(DATASET CONTENT)

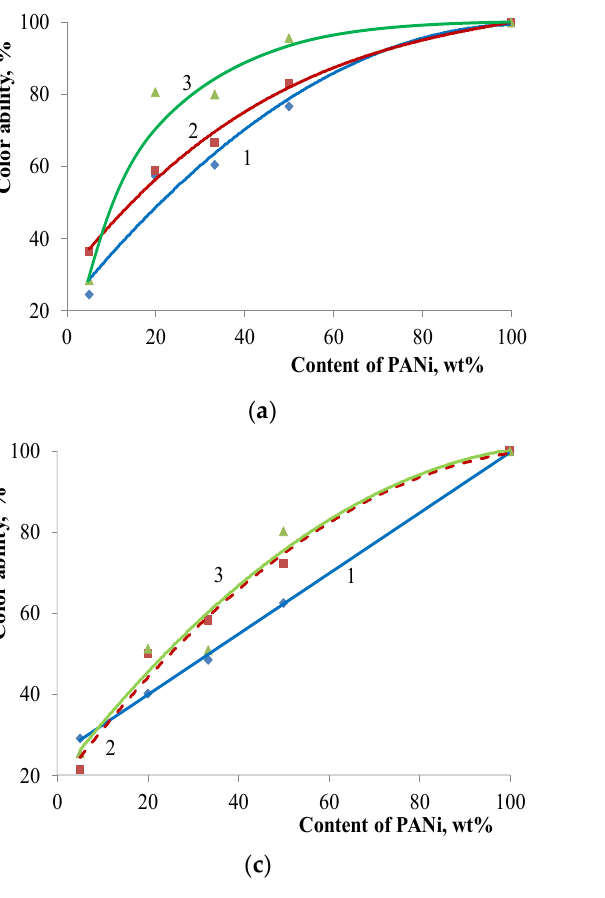
Figure 9. Hiding power of core/shell pigments with a various base vs. the content of PANi doped with various acids: ( a ) kaolin-based core/shell pigment; ( b ) bentonite-based core/shell pigment; ( c ) talc-based core/shell pigment; ( d ) muscovite-based core/shell pigment. Doping acid: (1)— Н 2 SO 4 ; (2)— НСl; (3)—H 3 PO 4 .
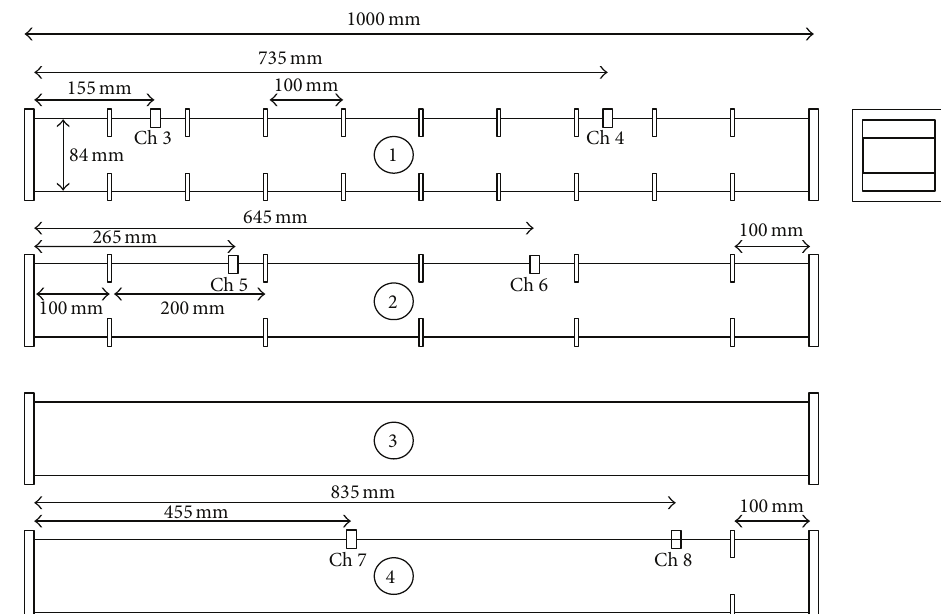
Figure 4: Schematic drawing of the experimental setup. Ch# = pressure recording channel number.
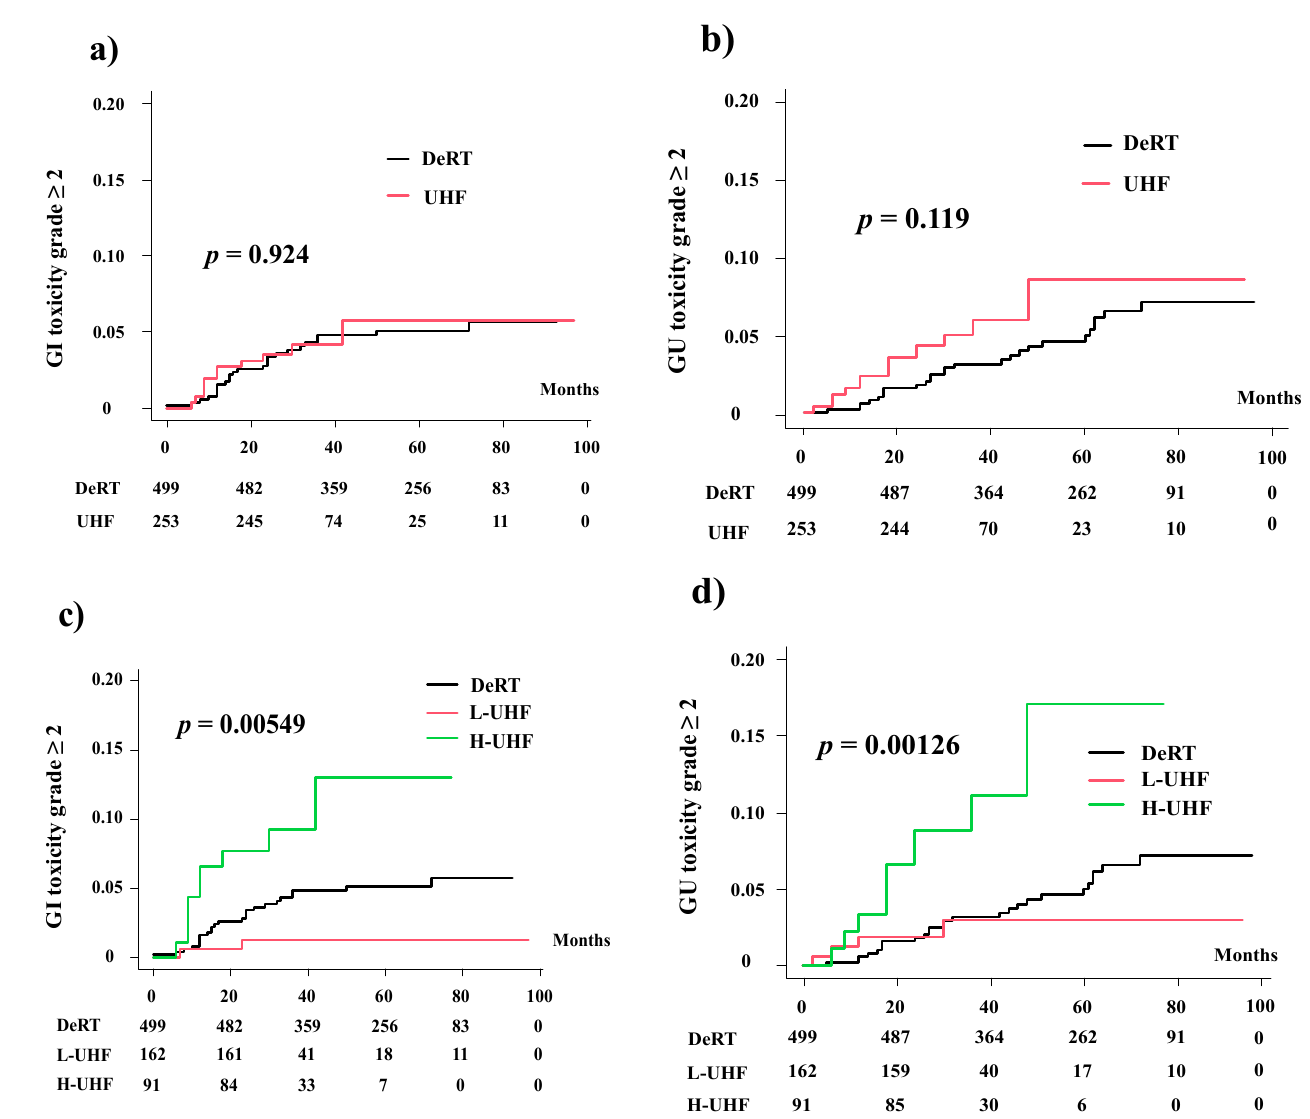
Figure 1. Comparison of accumulated incidence toxicity grade ≥ 2. ( a ) Accumulated incidence of grade ≥ 2 Gastrointestinal (GI) toxicity between DeRT and UHF. ( b ) Accumulated incidence of grade ≥ 2 Genitourinary (GU) toxicity between DeRT and UHF. ( c ) Accumulated incidence of grade ≥ 2 GI toxicity among three groups (DeRT vs. L-UHF vs. H-UHF). ( d ) Accumulated incidence of grade ≥ 2 GU toxicity among three groups (DeRT vs. L-UHF vs. H-UHF).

(End DATASET CONTENT)

ABOUT THIS TASK = Copy exactly, please, every line from the one holding "Figure 4: Schematic" through the last line of the data, both ends included, and no pictures.

SOLUTION FOR THIS EXERCISE =
Figure 4: Schematic drawing of the experimental setup. Ch# = pressure recording channel number.
Figure 1. Comparison of accumulated incidence toxicity grade ≥ 2. ( a ) Accumulated incidence of grade ≥ 2 Gastrointestinal (GI) toxicity between DeRT and UHF. ( b ) Accumulated incidence of grade ≥ 2 Genitourinary (GU) toxicity between DeRT and UHF. ( c ) Accumulated incidence of grade ≥ 2 GI toxicity among three groups (DeRT vs. L-UHF vs. H-UHF). ( d ) Accumulated incidence of grade ≥ 2 GU toxicity among three groups (DeRT vs. L-UHF vs. H-UHF).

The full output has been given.